2) at least a second right-angle electrical connector configured to be mounted onto an upper mounting surface of a corresponding printed circuit board, the printed circuit board further defining a lower surface spaced from the upper mounting surface so as to define a thickness, the second right-angle electrical connector comprising:

a connector housing and a plurality of electrical contacts supported by the connector housing, wherein the connector housing of the second right-angle connector includes a rear portion and a front portion spaced forward from the rear portion, each of the front and rear portions of the second right-angle electrical connector defining a respective bottom end,

wherein the electrical contacts of the second right-angle electrical connector define mating portions configured to mate with a corresponding complementary electrical connector and further define mounting portions that extend down with respect to the bottom end of the rear portion of the second right-angle electrical connector, and the bottom end of the front portion of the second right-angle electrical connector is downwardly spaced from the bottom end of the rear portion a distance less than the thickness of the printed circuit board corresponding to the second right-angle electrical connector.

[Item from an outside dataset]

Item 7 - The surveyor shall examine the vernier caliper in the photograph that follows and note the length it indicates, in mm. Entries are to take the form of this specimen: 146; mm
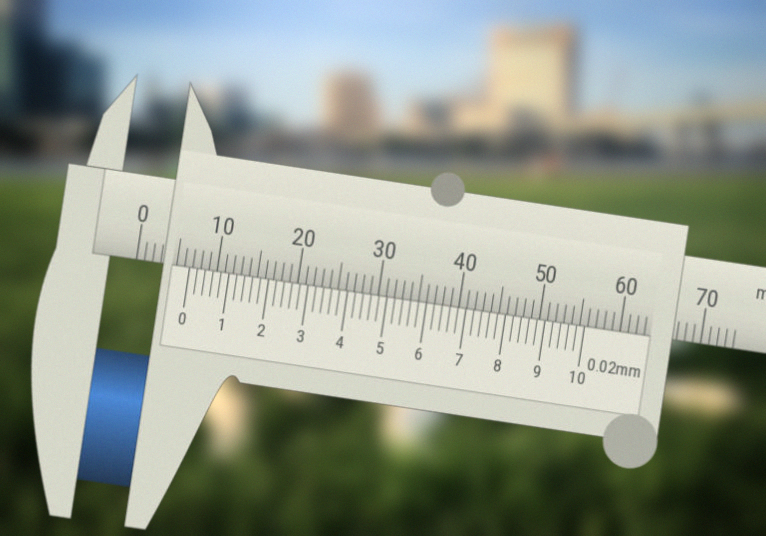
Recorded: 6.6; mm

13. The kit as recited in claim 12, wherein the electrical contacts of each of the first and second right-angle connectors define a select number of electrical contacts whose mounting portions are forward-most mounting portions such that no mounting portions are disposed between the forward-most mounting portions and the front portion of the connector housing, and the forward-most mounting portions of the first right-angle connector are spaced from the front portion of the respective front portion of the connector housing a distance less than a distance that the forward-most mounting portions of the second right-angle connector are spaced from the respective front portion of the connector housing.

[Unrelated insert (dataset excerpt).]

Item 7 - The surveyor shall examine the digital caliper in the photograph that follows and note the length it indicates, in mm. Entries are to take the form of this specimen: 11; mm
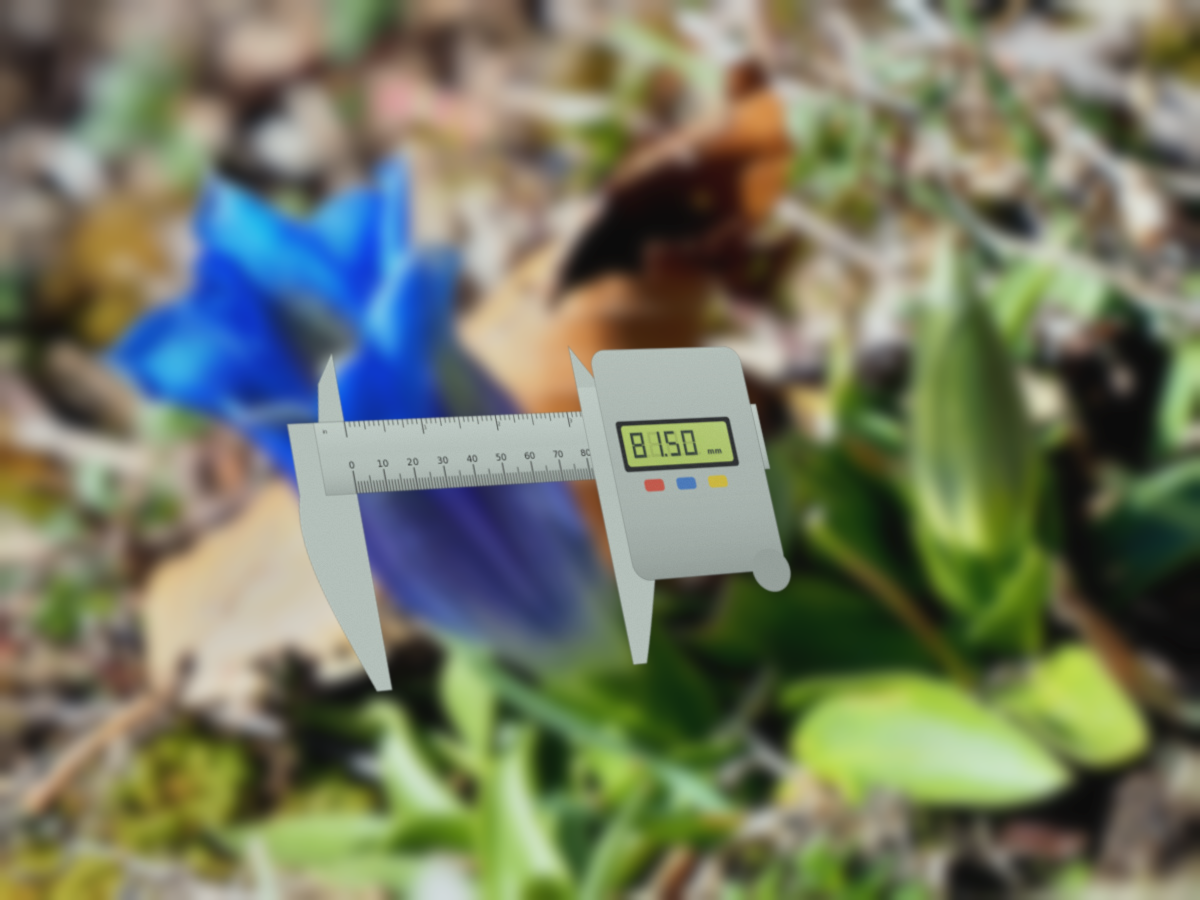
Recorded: 81.50; mm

14. A method of selling electrical connectors, the method comprising the steps of:

1) offering for sale a first right-angle electrical connector that is configured to be mounted onto an upper mounting surface of a corresponding printed circuit board, the printed circuit board further defining a lower surface spaced from the upper mounting surface so as to define a thickness, the first right-angle electrical connector comprising:

2) offering for sale a second right-angle electrical connector configured to be mounted onto an upper mounting surface of a corresponding printed circuit board, the printed circuit board further defining a lower surface spaced from the upper mounting surface so as to define a thickness, the second right-angle electrical connector comprising:

15. A method of reducing a height of an electrical connector, the method comprising the steps of:

providing or teaching the use of a printed circuit board having upper and lower surfaces, and an outer surface that extends between the upper and lower surfaces, the printed circuit board further including an edge that defines at least a portion of an outer perimeter of the printed circuit board;

identifying a first electrical connector having a connector housing and a plurality of electrical contacts retained by the connector housing, each of the plurality of electrical contacts defining a mating portions configured to mate with a complementary electrical connector, and each of the plurality of electrical contacts defining an opposed mounting portion configured to be mounted to the printed circuit board,

identifying select mating portions of a select number of electrical contacts among the plurality of electrical contacts, wherein the select mating portions are disposed below the lower surface of the printed circuit board when the electrical connector is mounted to the upper surface of the printed circuit board; and

teaching the step of constructing a modified electrical connector that is constructed substantially identically with respect to the first electrical connector, wherein the modified electrical connector is devoid of the select number of electrical contacts such that the connector housing of the modified electrical connector terminates at a location between the upper and lower surfaces of the printed circuit board.